_YOUR GOAL_
Could you give the data below again exactly, apart from the pictures?

_EXERCISE INPUT_
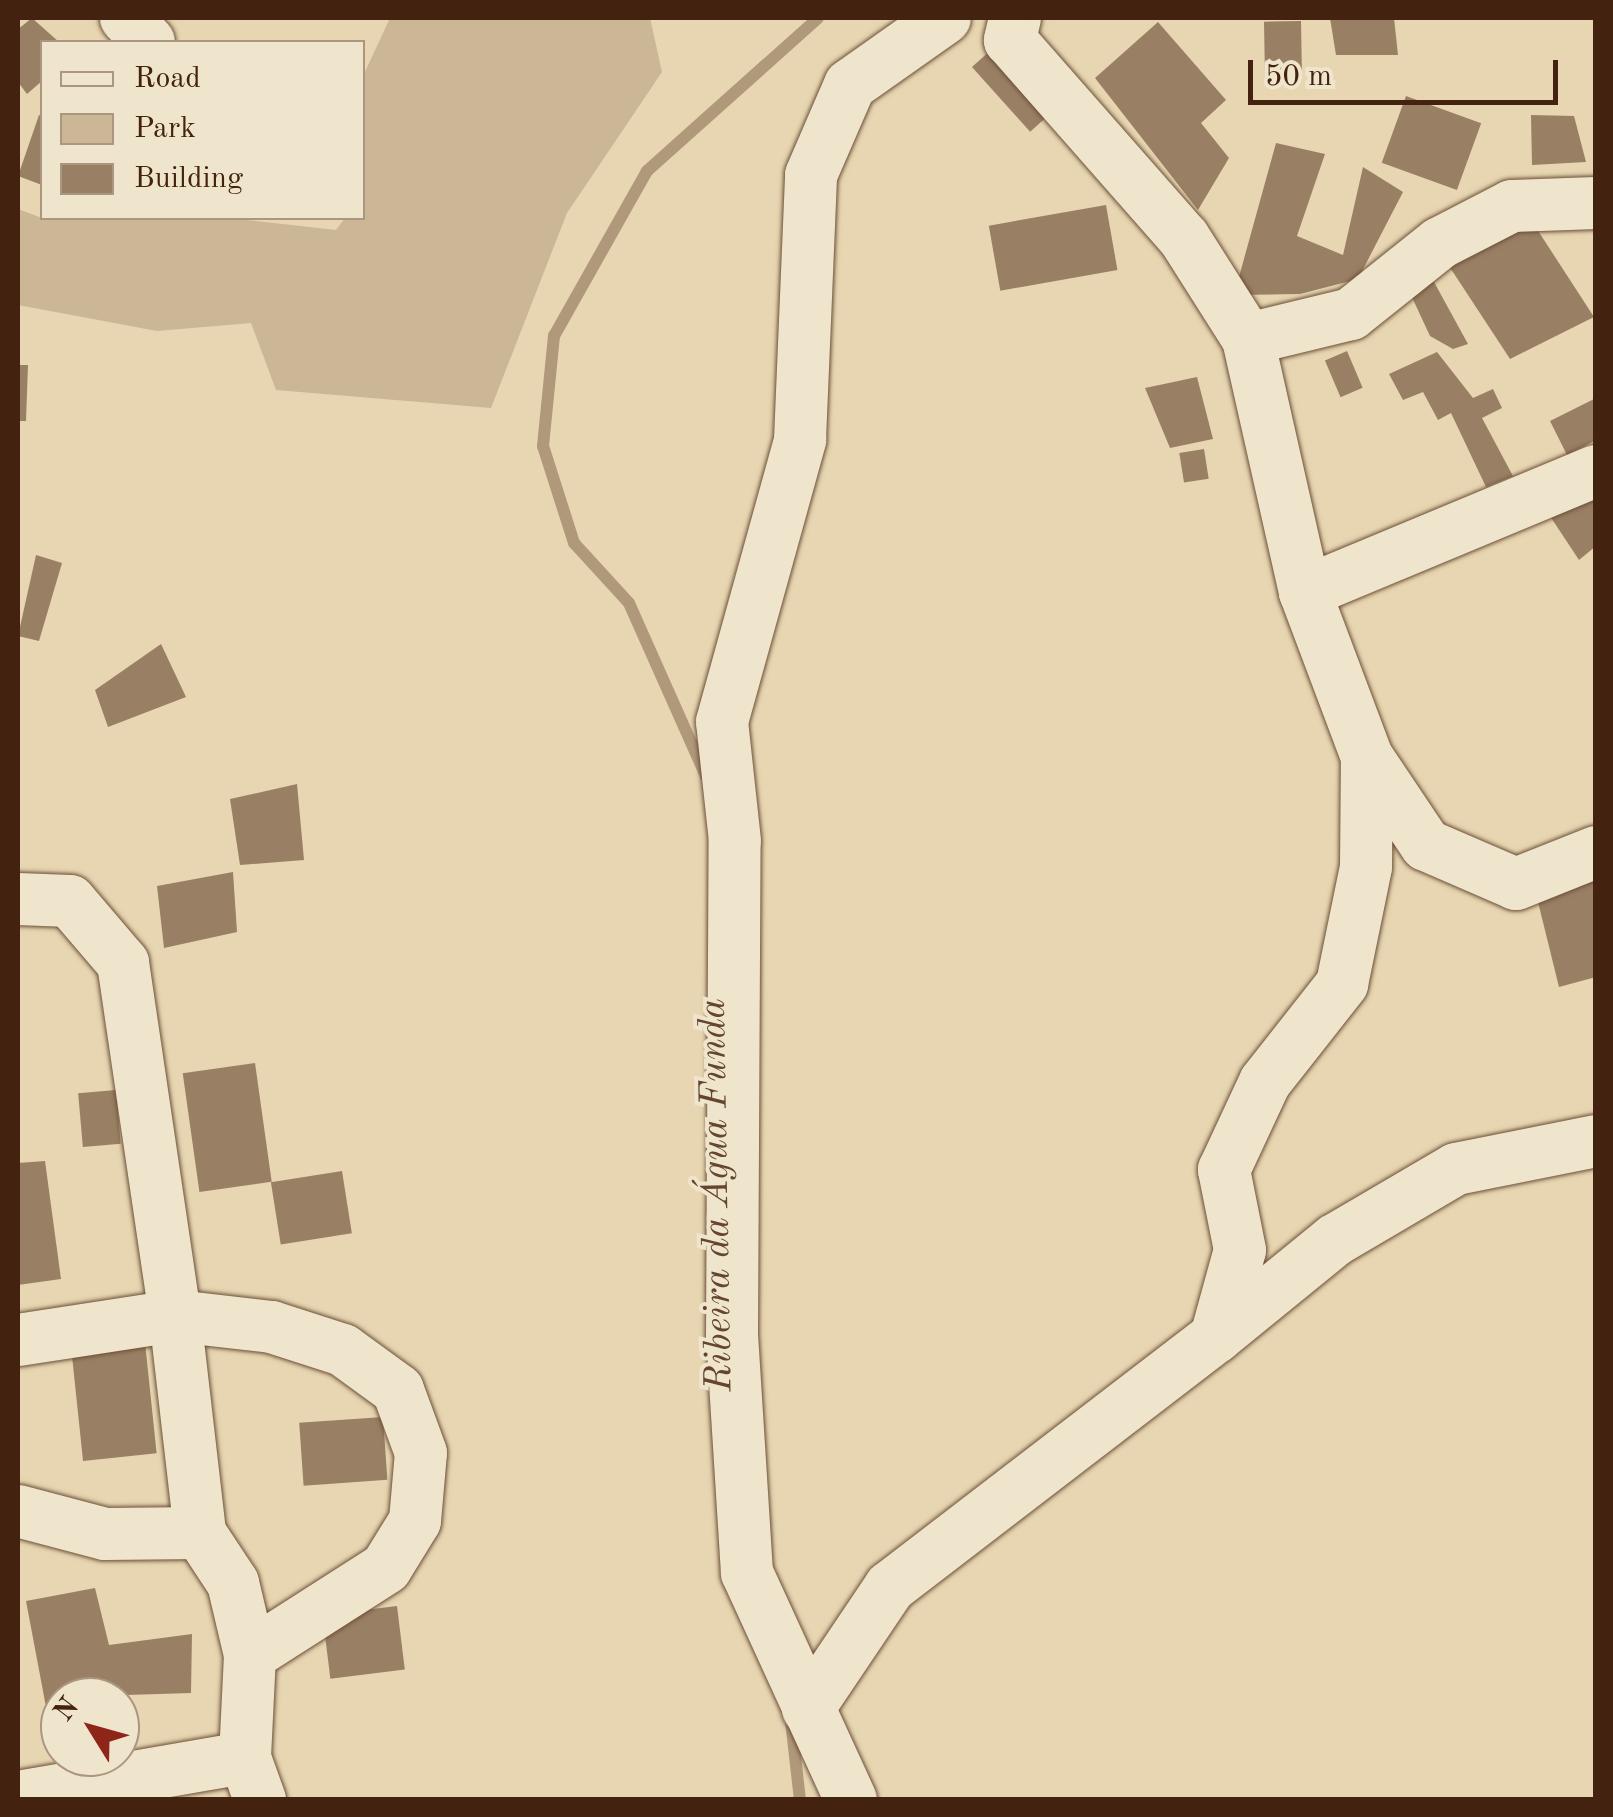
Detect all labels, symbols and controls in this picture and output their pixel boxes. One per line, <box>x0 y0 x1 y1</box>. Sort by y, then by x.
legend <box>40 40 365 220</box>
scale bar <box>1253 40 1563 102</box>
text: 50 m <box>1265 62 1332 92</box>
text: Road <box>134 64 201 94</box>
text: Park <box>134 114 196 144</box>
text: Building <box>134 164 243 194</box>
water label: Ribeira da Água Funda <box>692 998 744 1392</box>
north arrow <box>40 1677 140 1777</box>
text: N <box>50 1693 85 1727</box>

_ANSWER SPACE_
Detect all labels, symbols and controls in this picture and output their pixel boxes. One per line, <box>x0 y0 x1 y1</box>. Sort by y, then by x.
legend <box>40 40 365 220</box>
scale bar <box>1253 40 1563 102</box>
text: 50 m <box>1265 62 1332 92</box>
text: Road <box>134 64 201 94</box>
text: Park <box>134 114 196 144</box>
text: Building <box>134 164 243 194</box>
water label: Ribeira da Água Funda <box>692 998 744 1392</box>
north arrow <box>40 1677 140 1777</box>
text: N <box>50 1693 85 1727</box>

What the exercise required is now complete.